As orelhas dos candidatos

Imaginem que são primeiro-ministro e se passeiam por este jardim

Imagine, caro leitor, que é eleito primeiro-ministro. Imagine que, no pé esquerdo um sapatinho de Pedro Nuno Santos, no pé direito um sapatinho de Luís Montenegro, se passeia extático pelos jardins de São Bento, a pisar as pegadas de Costa, Cavaco, Salazar e da senhora Dona Maria Jesus Caetano Freire, que embalava o ditador: todos os desejos estão ao seu alcance e acorda nesse seu estremecido seio a mais imaginativa das crianças. Foi o que aconteceu a John F. Kennedy quando chegou à Casa Branca.

John estava pela primeira vez sozinho na Sala Oval. E já estou a mentir: tinha ao seu lado o irmão Bob. Julgo mesmo que citaram Camões. Não sei se foi John ou se foi Bob, mas um deles, encantado, exclamou: “Maravilha fatal da nossa idade!”

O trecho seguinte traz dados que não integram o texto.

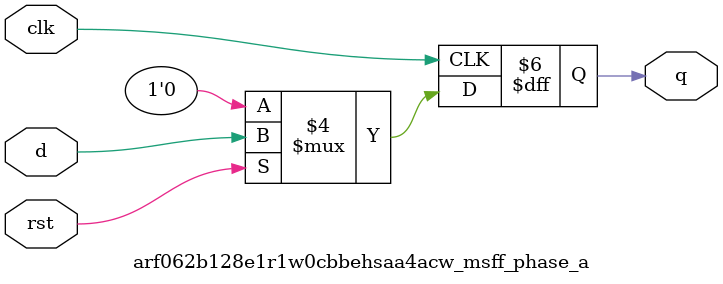
<source format=sv>
`ifndef ARF062B128E1R1W0CBBEHSAA4ACW_MSFF_PHASE_A_SV
`define ARF062B128E1R1W0CBBEHSAA4ACW_MSFF_PHASE_A_SV

module arf062b128e1r1w0cbbehsaa4acw_msff_phase_a #
(
  parameter DWIDTH = 1
)
(
  input  logic [DWIDTH-1:0] d,
  input  logic clk,
  input  logic rst,
  output logic [DWIDTH-1:0] q
);

always_ff @ (posedge clk) begin
  if (~rst) begin
    q <= '0;
  end
  else begin
    q <= d;
  end
end

endmodule // arf062b128e1r1w0cbbehsaa4acw_msff_phase_a

`endif // ARF062B128E1R1W0CBBEHSAA4ACW_MSFF_PHASE_A_SV
</source>
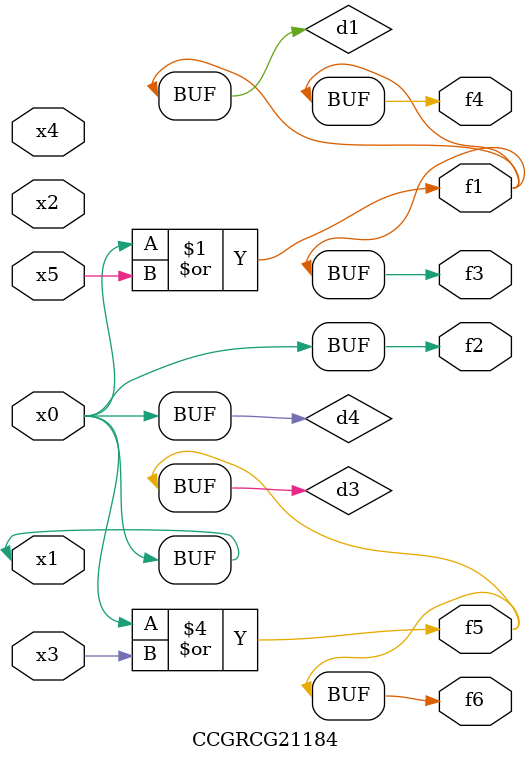
<source format=v>
module CCGRCG21184(
	input x0, x1, x2, x3, x4, x5,
	output f1, f2, f3, f4, f5, f6
);

	wire d1, d2, d3, d4;

	or (d1, x0, x5);
	xnor (d2, x1, x4);
	or (d3, x0, x3);
	buf (d4, x0, x1);
	assign f1 = d1;
	assign f2 = d4;
	assign f3 = d1;
	assign f4 = d1;
	assign f5 = d3;
	assign f6 = d3;
endmodule

</source>
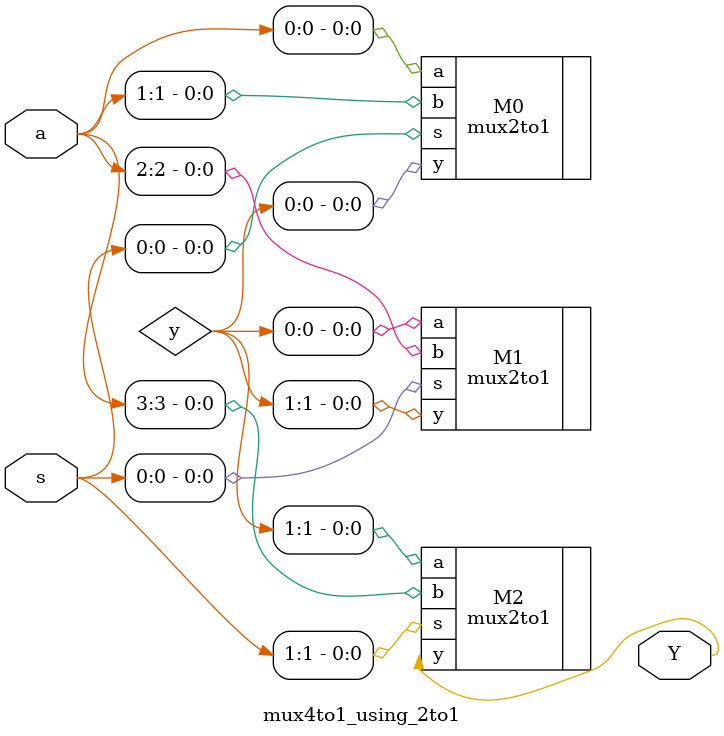
<source format=v>

module mux4to1_using_2to1
( input [3:0]a,
  input [1:0]s,
  output Y);

wire [1:0]y;

mux2to1 M0(.a(a[0]),.b(a[1]),.s(s[0]),.y(y[0])),
  	M1(.a(y[0]),.b(a[2]),.s(s[0]),.y(y[1])),
 	M2(.a(y[1]),.b(a[3]),.s(s[1]),.y(Y));

endmodule
</source>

E vejam, ligaram a um actor, Cary Grant. Podiam ligar a quem quisessem, a Moscovo, ao presidente Mao, a Marilyn, mas ligaram a Cary Grant. Alguém atendeu e disse ao actor: “Está aqui o presidente dos Estados Unidos a querer falar consigo!” Ouçam a cantada voz de Grant: “Em que posso ser-lhe útil, Mr. President?” Do lado da Casa Branca, só se ouviu o mais deslumbrado dos silêncios. Grant insistiu: “Mr. President?” E o miúdo de seis anos que era o coração de John, saiu-lhe pela boca: “Estou aqui com o meu irmão Bob e queríamos falar consigo.” Grant insistiu, pois não, que dissessem, “em que posso ser útil?”. Apanhados em falta, os meninos John e Bob confessaram: “Mr. Grant, só lhe ligámos por uma razão simples: queríamos ouvir a sua voz!”

A voz de Archie, o verdadeiro nome desse inglês de Bristol, filho de um operário e de uma costureira, era a mais bonita voz de Hollywood, ou seja, nesse tempo, do mundo. A entoação era musical, o sotaque era o mais cristalino mid-Atlantic, invenção das classes altas americanas que imitava a mais nobre pronúncia inglesa. Grant foi um expoente desse sotaque. Nascido pobre (e não nobre), abandonado pelo pai aos cuidados da avó, depois da morte da mãe, que o pai lhe disse que estava no céu, tendo Grant descoberto aos 30 anos que o céu era um hospital psiquiátrico, faminto e em fuga para a América aos 16 anos, nada era natural na sua voz, na sua entoação, na musicalidade estudada com que dizia as réplicas nos filmes. A voz de Cary Grant, esse mistério, esse milagre ofuscante que se pode ouvir em “An Affair to Remember” ou no “North by Northwest”, de Hitchcock, é um prodigioso fingimento do que o actor deveras sente.

Não é o caso do sotaque do meu amigo “O Velho” que, não por acaso, é mais novo do que eu. Do Cacuaco a Luanda as cordas vocais de “O Velho” impregnaram-se do ajindungado sotaque de Luanda, o sotaque caluanda, o mais musical dos sotaques angolanos. Há uns anos, no lançamento do nosso “Pequeno Dicionário Caluanda”, “O Velho” e o Zé Ferreira Fernandes (o segundo melhor sotaque a seguir ao Velho) converteram os seus discursos em verdadeiras árias de ópera, como se “O Velho” fosse um barítono e o Zé o tenor de um “Nabucco” cantado entre o Sambizanga e o Marçal, meus musseques de Luanda. Eu mesmo, roído de inveja, ao fim de três imperiais com “O Velho”, como se o avião em que vim de Luanda para Portugal começasse a fazer marcha atrás, redescubro os requebros e as esquindivas do caluandês da minha infância.

E eis o que quis dizer: que é bom ouvir. John e Bob, todos-poderosos, queriam ouvir uma voz. A surdez de Trump e Putin é maiúscula: o canalha não ouve. E o nosso próximo inquilino do palacete de São Bento? Inspeccionem as orelhas dos candidatos. Votem só em quem tenha nos ouvidos um desejo de criança.